Je suis éleveur ovin, et un des rares à ne pas être contre la cohabitation avec l’ours et le loup. Mais il ne faut pas se tromper sur la motivation des réticences de mes confrères. Pour la majorité d’entre eux, il ne s’agit pas d’un refus atavique ou d’une quelconque position de principe.
Ce métier est difficile, et de moins en moins rémunérateur. Pour faire un smic, il faut au minimum 400 brebis. Et chaque année, nous voyons nos revenus diminuer et nos cotisations sociales augmenter.
La réintroduction des prédateurs est prise comme la goutte d’eau qui fait déborder le vase, le symbole du peu de cas que l’on fait de notre profession.
Des sommes énormes sont dépensées pour réintroduire quelques ours ou protéger qq loups, alors que rien n’est par ailleurs fait pour empêcher cette profession de crever à petit feu. Cela ne peut être que rageant.
Pour ma part, je ne suis pas en zone 1 (zone d’attaques avérées), mais en zone 2 (zone d’attaques possibles), ce qui m’a quand même permis d’avoir des aides pour acquérir et entretenir deux chiens de protection.

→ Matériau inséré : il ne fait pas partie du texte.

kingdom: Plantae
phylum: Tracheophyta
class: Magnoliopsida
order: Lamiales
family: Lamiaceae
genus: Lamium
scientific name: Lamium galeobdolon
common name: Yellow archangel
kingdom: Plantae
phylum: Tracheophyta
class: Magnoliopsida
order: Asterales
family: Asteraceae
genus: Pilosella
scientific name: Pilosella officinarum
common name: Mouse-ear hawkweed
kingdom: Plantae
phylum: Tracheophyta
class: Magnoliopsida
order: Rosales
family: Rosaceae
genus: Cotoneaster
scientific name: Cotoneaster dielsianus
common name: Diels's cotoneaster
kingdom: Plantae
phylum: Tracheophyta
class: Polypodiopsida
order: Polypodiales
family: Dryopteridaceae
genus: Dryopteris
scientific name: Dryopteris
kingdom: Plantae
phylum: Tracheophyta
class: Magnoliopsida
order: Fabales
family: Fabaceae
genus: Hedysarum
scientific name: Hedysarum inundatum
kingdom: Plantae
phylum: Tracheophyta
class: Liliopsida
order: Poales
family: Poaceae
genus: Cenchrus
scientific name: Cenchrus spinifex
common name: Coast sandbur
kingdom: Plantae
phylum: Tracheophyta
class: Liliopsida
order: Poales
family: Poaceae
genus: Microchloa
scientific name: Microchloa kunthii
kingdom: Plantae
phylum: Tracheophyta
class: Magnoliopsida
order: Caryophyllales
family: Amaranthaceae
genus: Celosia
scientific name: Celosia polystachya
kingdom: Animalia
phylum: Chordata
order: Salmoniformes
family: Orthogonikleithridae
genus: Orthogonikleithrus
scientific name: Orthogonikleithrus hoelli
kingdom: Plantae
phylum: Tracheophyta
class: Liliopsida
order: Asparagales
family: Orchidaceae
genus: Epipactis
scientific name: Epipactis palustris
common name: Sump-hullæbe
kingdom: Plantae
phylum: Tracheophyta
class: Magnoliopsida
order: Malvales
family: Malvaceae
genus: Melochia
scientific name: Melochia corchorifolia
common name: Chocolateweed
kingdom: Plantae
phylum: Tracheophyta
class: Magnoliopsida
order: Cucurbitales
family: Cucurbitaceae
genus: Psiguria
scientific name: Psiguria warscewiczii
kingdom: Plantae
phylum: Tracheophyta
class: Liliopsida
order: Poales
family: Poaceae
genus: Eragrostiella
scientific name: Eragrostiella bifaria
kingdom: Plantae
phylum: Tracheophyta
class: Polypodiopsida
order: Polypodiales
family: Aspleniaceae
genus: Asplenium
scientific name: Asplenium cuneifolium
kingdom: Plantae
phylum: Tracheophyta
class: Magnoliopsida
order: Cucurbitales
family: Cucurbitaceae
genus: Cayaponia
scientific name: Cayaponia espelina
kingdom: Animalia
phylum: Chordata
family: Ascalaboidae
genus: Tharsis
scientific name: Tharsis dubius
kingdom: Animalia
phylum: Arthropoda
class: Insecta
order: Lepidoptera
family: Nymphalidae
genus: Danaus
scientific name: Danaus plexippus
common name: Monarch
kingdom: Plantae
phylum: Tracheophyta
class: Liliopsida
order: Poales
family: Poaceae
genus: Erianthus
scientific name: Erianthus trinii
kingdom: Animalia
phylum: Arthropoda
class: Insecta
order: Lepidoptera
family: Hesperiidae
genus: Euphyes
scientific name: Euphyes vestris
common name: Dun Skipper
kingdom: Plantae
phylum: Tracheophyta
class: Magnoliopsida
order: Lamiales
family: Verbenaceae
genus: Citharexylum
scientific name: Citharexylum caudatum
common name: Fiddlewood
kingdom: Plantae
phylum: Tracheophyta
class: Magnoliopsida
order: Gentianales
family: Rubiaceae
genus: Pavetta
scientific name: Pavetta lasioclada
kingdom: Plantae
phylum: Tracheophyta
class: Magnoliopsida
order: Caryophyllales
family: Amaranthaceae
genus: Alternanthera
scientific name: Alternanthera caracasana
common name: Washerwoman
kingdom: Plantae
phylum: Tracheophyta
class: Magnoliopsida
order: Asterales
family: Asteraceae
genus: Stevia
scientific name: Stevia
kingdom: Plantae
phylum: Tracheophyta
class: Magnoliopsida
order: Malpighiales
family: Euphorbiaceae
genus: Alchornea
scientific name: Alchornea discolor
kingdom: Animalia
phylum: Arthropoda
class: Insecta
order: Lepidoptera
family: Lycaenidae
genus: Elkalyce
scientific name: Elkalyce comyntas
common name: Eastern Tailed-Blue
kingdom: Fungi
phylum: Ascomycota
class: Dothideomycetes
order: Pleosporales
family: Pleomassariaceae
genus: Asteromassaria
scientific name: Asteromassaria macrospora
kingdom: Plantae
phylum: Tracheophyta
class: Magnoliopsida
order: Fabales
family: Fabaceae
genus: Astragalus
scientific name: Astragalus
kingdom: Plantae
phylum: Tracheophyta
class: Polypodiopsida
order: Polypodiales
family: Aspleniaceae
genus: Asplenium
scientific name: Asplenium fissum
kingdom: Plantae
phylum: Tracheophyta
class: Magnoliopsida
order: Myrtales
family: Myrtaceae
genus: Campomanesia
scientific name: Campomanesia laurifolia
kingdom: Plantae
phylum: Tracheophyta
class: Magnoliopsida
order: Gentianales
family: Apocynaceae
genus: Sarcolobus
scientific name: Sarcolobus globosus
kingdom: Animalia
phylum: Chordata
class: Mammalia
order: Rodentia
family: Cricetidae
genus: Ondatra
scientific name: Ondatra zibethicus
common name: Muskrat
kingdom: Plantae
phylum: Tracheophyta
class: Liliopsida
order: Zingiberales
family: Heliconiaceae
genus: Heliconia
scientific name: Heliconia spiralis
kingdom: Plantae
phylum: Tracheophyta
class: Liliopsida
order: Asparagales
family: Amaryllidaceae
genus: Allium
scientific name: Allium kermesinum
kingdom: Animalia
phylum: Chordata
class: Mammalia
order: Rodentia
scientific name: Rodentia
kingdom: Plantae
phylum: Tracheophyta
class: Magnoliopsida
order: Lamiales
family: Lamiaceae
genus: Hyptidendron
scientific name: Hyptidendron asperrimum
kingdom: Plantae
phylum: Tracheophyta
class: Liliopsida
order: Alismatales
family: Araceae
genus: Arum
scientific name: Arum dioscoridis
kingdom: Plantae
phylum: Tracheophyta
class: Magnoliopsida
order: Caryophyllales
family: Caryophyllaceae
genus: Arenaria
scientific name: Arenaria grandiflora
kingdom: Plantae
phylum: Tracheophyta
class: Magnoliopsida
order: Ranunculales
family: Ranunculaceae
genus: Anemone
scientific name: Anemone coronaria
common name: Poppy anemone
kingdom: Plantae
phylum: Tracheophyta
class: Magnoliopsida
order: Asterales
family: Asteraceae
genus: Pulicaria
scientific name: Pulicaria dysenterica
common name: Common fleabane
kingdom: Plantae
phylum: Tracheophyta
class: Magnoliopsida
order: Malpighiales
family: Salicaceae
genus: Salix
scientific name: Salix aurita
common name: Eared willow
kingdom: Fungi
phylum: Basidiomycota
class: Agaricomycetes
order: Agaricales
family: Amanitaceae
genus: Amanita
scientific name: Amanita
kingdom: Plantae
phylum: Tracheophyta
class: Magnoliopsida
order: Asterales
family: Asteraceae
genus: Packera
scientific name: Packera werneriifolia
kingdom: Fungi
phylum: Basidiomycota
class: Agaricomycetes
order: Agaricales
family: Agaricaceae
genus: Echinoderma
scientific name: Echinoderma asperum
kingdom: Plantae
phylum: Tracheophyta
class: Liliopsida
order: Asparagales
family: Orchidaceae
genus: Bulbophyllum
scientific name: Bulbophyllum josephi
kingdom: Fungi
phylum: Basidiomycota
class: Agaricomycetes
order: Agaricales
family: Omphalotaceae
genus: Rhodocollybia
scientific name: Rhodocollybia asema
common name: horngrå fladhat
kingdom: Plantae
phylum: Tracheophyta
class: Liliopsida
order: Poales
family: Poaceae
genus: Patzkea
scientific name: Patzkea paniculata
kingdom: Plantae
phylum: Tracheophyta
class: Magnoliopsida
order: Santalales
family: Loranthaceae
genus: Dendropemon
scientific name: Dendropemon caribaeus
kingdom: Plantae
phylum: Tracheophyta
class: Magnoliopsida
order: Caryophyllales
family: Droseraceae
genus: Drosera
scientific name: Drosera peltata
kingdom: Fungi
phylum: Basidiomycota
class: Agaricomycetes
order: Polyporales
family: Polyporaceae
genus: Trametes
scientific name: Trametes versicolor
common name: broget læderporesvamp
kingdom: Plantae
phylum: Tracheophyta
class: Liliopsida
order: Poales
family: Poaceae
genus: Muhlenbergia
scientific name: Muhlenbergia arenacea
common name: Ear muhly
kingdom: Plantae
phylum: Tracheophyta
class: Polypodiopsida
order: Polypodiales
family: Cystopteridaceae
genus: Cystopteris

Point positif : plus de problème de chiens errants, même en période de chasse. Point négatif : un chien, ça mange pas d’herbe, il faut donc aller le nourrir tout les jours, ce qui représente une grosse charge de travail quand les patures sont peu accessibles. Et cette charge supplémentaire n’est pas rémunérée.
Il faut savoir également que le chien n’est efficace que lorsque le troupeau est dans une zone peu étendue. Si un troupeau de 400 brebis est sur une pâture de 50 hectares, il faut au minimum...6 chiens pour parvenir à une surveillance efficace. Dans une zone d’alpage, ou les zones peuvent s’étendre sur plus de 100 hectares, cela devient mission impossible...
Et l’indemnisation des brebis qui sont le résultat de sélections adaptées à l’exploitation de l’éleveur, obtenues sur plusieurs générations, cela ne compense pas le préjudice : cela permet de racheter une agnelle qui a un potentiel génétique différent, ramènera peut-être des maladies, et qui ne donnera un agneau qu’une année plus tard.
Tous ces aspects, et bien d’autres, sont ignorés du grand public, car les médias préfèrent se focaliser sur des vertus écologiques pour citadins contre lesquelles luttent de méchants ploucs.
Alors, oui aux loups et aux ours...à condition que l’on ait d’abord fait ce qu’il fallait pour éviter que notre profession ne disparaisse, avec ou sans eux.